New research published in Nature Medicine has revealed that IL-9, produced by group 2 innate lymphoid cells (ILC2s), might be a regulatory factor that contributes to the resolution of damage in chronic inflammatory diseases such as rheumatoid arthritis (RA). These findings support the notion that 'rebalancing' of the inflammatory response in RA might be an effective treatment.

IL-9 has many documented pleiotropic functions in the immune system, and has previously been shown to promote acute inflammation. “However, the role of IL-9 in chronic inflammatory disease remained unknown,” explains Andreas Ramming, lead author of the new paper, on the motivation behind this work. Using the antigen-induced arthritis (AIA) model of RA, in which wild-type mice typically display spontaneous resolution of inflammation, they showed that Il9−/− knockout mice had chronic inflammation, persistent synovitis and cartilage degradation. The chronic inflammation phenotype could be rescued using mini-circle DNA vectors encoding IL-9.

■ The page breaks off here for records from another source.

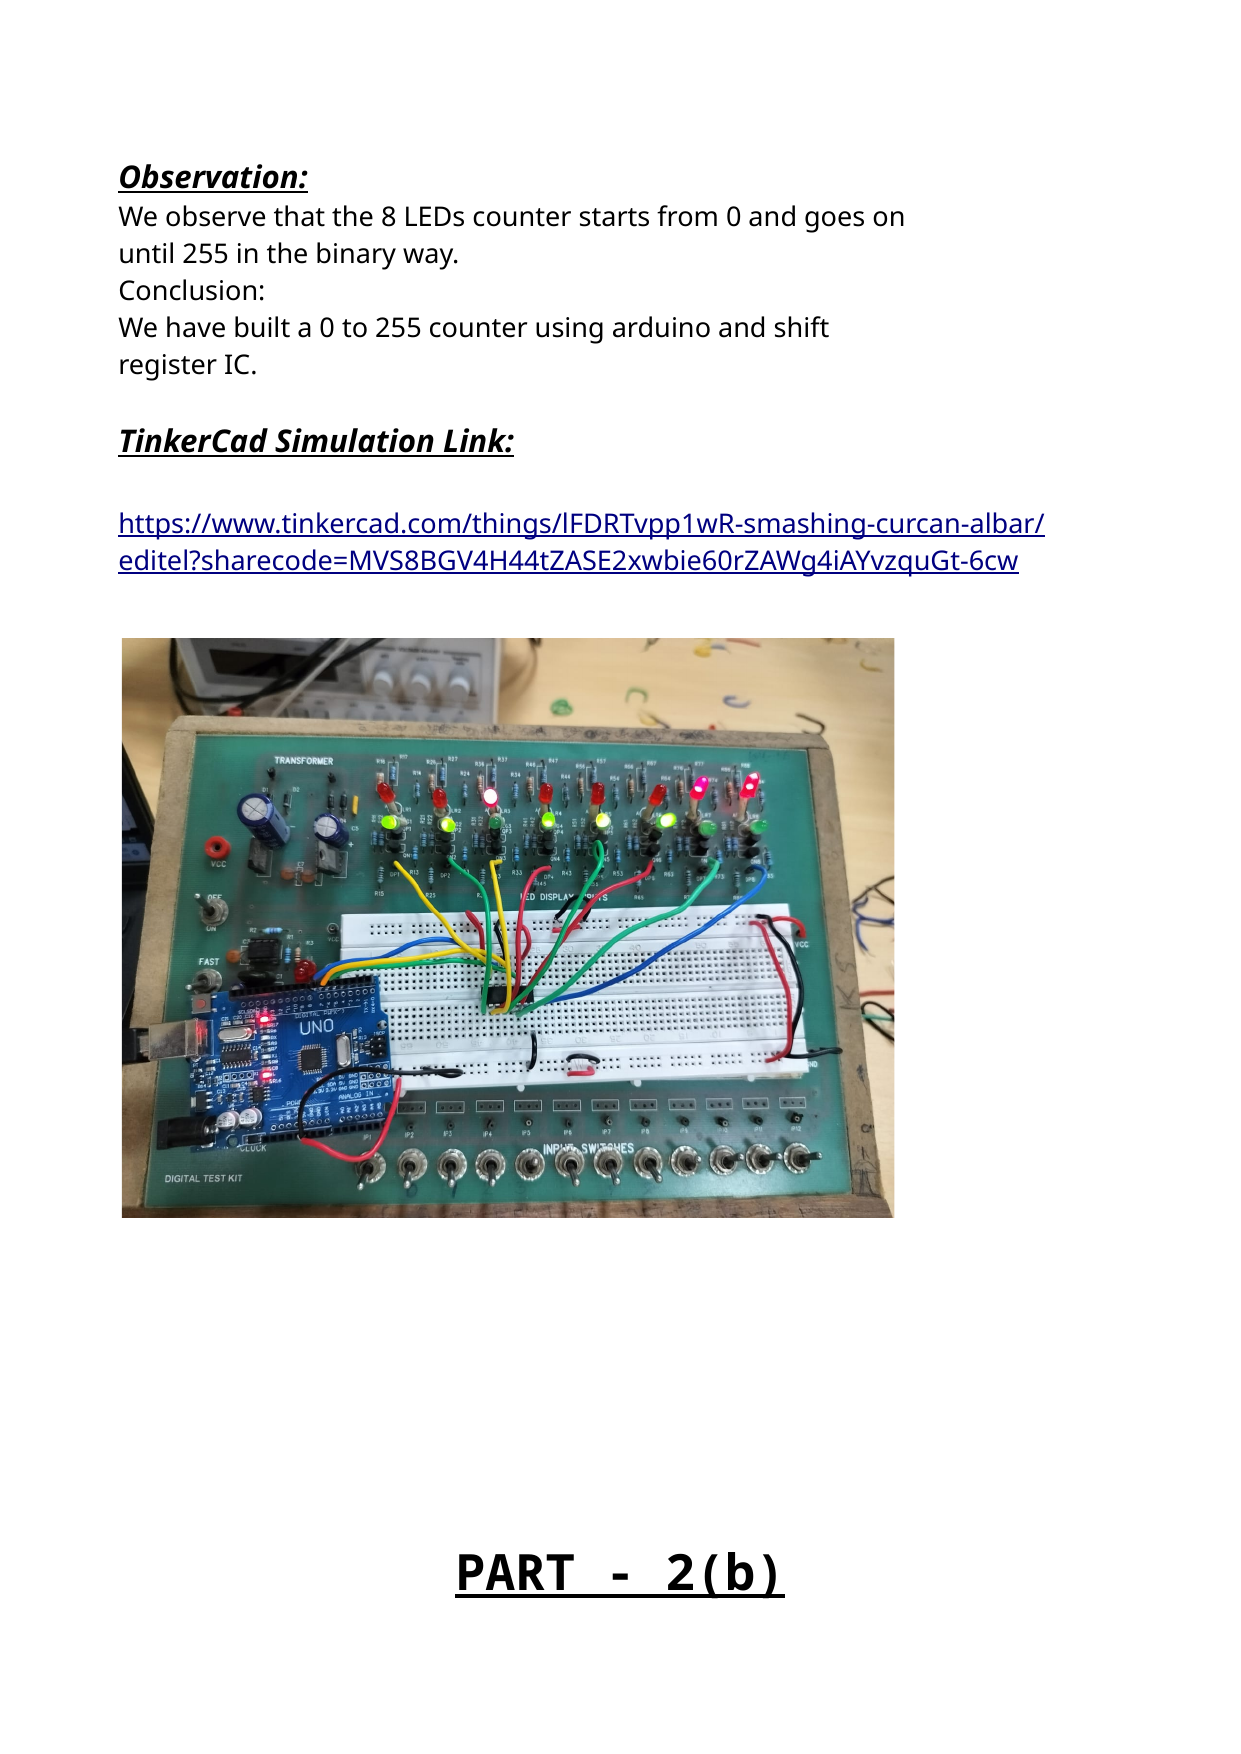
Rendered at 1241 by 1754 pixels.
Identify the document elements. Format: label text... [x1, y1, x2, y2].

text TinkerCad Simulation Link: [118, 419, 1122, 461]
text Conclusion: [118, 271, 1122, 308]
text until 255 in the binary way. [118, 234, 1122, 271]
text We have built a 0 to 255 counter using arduino and shift [118, 308, 1122, 345]
text Observation: [118, 155, 1122, 198]
text register IC. [118, 345, 1122, 382]
text PART - 2(b) [118, 1537, 1122, 1605]
text https://www.tinkercad.com/things/lFDRTvpp1wR-smashing-curcan-albar/editel?sharecode=MVS8BGV4H44tZASE2xwbie60rZAWg4iAYvzquGt-6cw [118, 504, 1122, 578]
picture [121, 638, 895, 1218]
text We observe that the 8 LEDs counter starts from 0 and goes on [118, 198, 1122, 234]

Credit: Macmillan Publishers Limited

The researchers went on to interrogate the role of IL-9 and how it mediates these effects. Using Il9citrine reporter mice, they deduced that the main source of IL-9 was ILC2s, which were drastically decreased in the AIA-challenged Il9−/− knockout mice. “We could decipher an autocrine loop of IL-9 production from ILC2s with subsequent ILC2-driven activation of regulatory T (TREG) cells,” says Ramming.

IL-9 ... acts as a natural breakpoint in limiting arthritis

Immunofluorescence microscopy confirmed that ILC2s co-localize with TREG cells in the inflamed tissues of arthritic mice, supporting the functional link between these cell types and RA. Co-culture experiments revealed that the suppressive capacity of TREG cells from Il9−/− knockout mice was impaired compared with Il9 wild-type mice — the functional defect of these TREG cells was related to reduced expression of the effector molecules glucocorticoid-induced TNFR-related protein (GITR) and inducible T-cell co-stimulator (ICOS, also known as CD278) rather than cell number. Trans-well experiments confirmed cell–cell contact between ILC2s and TREG cells is needed to activate the suppressive capacity of TREG cells, which in turn reduced T helper 17 (TH17) cell polarization and promoted the resolution of inflammation. Ramming proposes that “IL-9 thereby acts as a natural breakpoint in limiting arthritis.”

Indeed, synovial tissue and blood samples from patients with RA corroborated the experimental data. For example, patients with persistent inflammatory activity (28-joint Disease Activity Score (DAS28) of ≥3.2) had lower serum ILC2 numbers than those who were in remission (DAS28 <2.6). “Longitudinal observations in patients also revealed a reciprocal link between tissue-resident and circulating ILC2s and disease activity,” Ramming goes on.

Building on this report, one can envisage using circulating ILC2s as a tool to measure resolution of inflammation, which has not been possible to date. Furthermore, these data suggest that upregulating IL-9-driven regulatory processes to rebalance the inflammatory milieu might be a viable target for future RA therapies, as opposed to current treatments that suppress inflammation. “Since RA is one of the most chronic forms of inflammatory disease in humans, a new understanding of the reasons why inflammation fails to resolve is urgently needed,” concludes Ramming.